For each scenario, evaluate whether Learning Agents de 53.8/100 meets your organization's risk tolerance. We recommend running a manual security assessment alongside the automated Nerq score.

How Learning Agents Compares to Industry Standards

Nerq indexes over 6 million software tools, apps, and packages across dozens of categories. Among coding tools, the average Trust Score is 62/100. Learning Agents's score of 53.8/100 is near the category average of 62/100.

This places Learning Agents in line with the typical coding tool tool. It meets baseline expectations but does not distinguish itself from peers on trust metrics.

Industry benchmarks matter because they contextualize a tool's safety profile. A score that looks moderate in isolation may actually represent strong performance within a challenging category — or vice versa. Nerq's category-relative analysis helps teams make informed decisions by showing not just absolute quality, but how a tool ranks against its direct peers.

Trust Score History

Nerq continuously monitors Learning Agents and recalculates its Trust Score as new data becomes available. Our scoring engine ingests real-time signals from source repositories, vulnerability databases (NVD, OSV.dev), package registries, and community metrics. When a new CVE is published, a major release ships, or maintenance patterns change, Learning Agents's score is updated within 24 hours.
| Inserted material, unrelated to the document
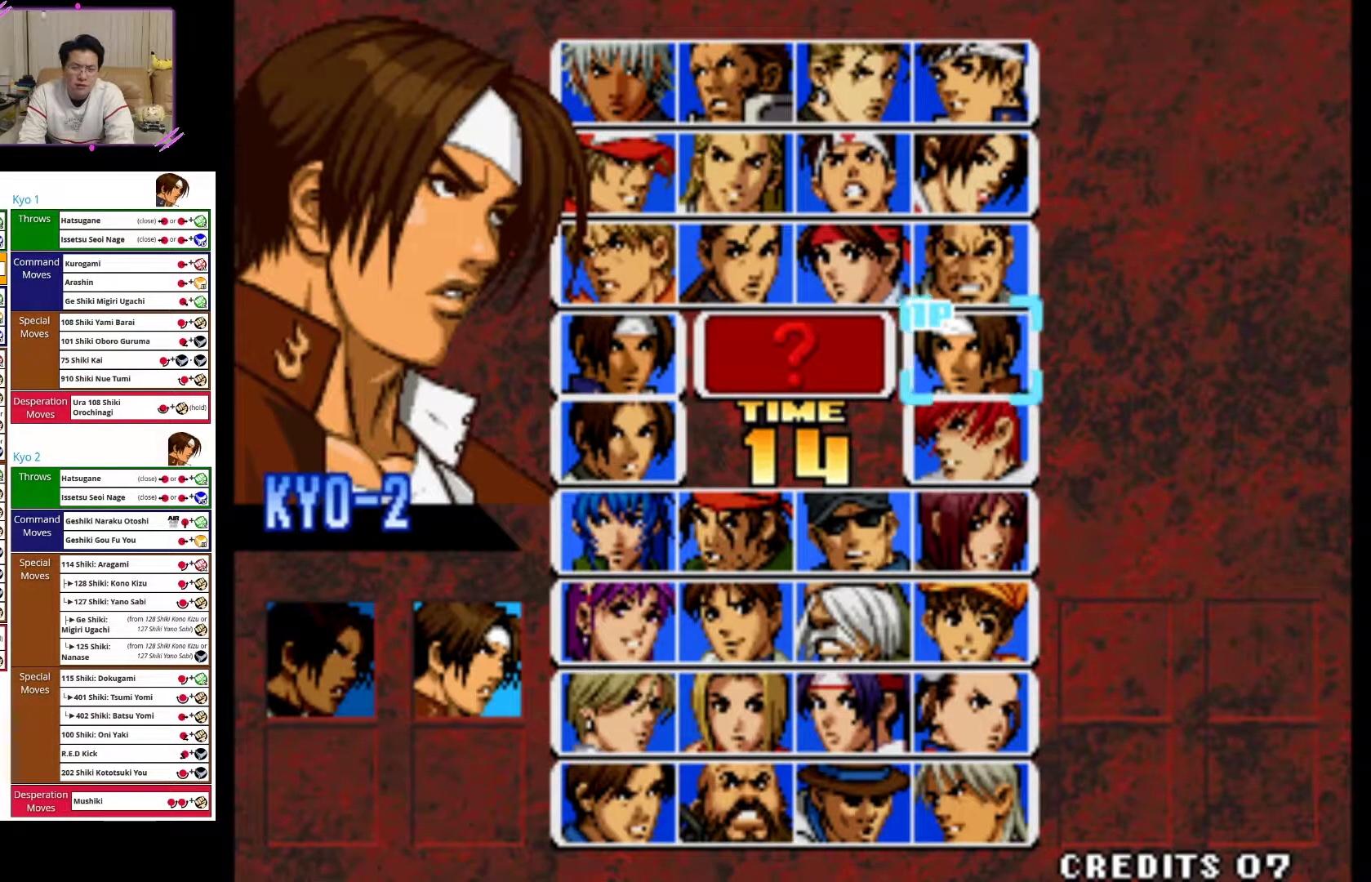
{"buttons": [], "left_stick": "left", "events": [[67, "left_stick", "left"], [183, "left_stick", "center"], [450, "left_stick", "left"]]}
Historical trust trends reveal whether a tool is improving, stable, or declining over time. A tool that consistently maintains or improves its score demonstrates ongoing commitment to security and quality. Conversely, a downward trend may signal reduced maintenance, growing technical debt, or unresolved vulnerabilities. To track Learning Agents's score over time, use the Nerq API: GET nerq.ai/v1/preflight?target=learning-agents&include=history

Nerq retains trust score snapshots at regular intervals, enabling trend analysis across weeks and months. Enterprise users can access detailed historical reports showing how each dimension — security, maintenance, documentation, compliance, and community — has evolved independently, providing granular visibility into which aspects of Learning Agents are strengthening or weakening over time.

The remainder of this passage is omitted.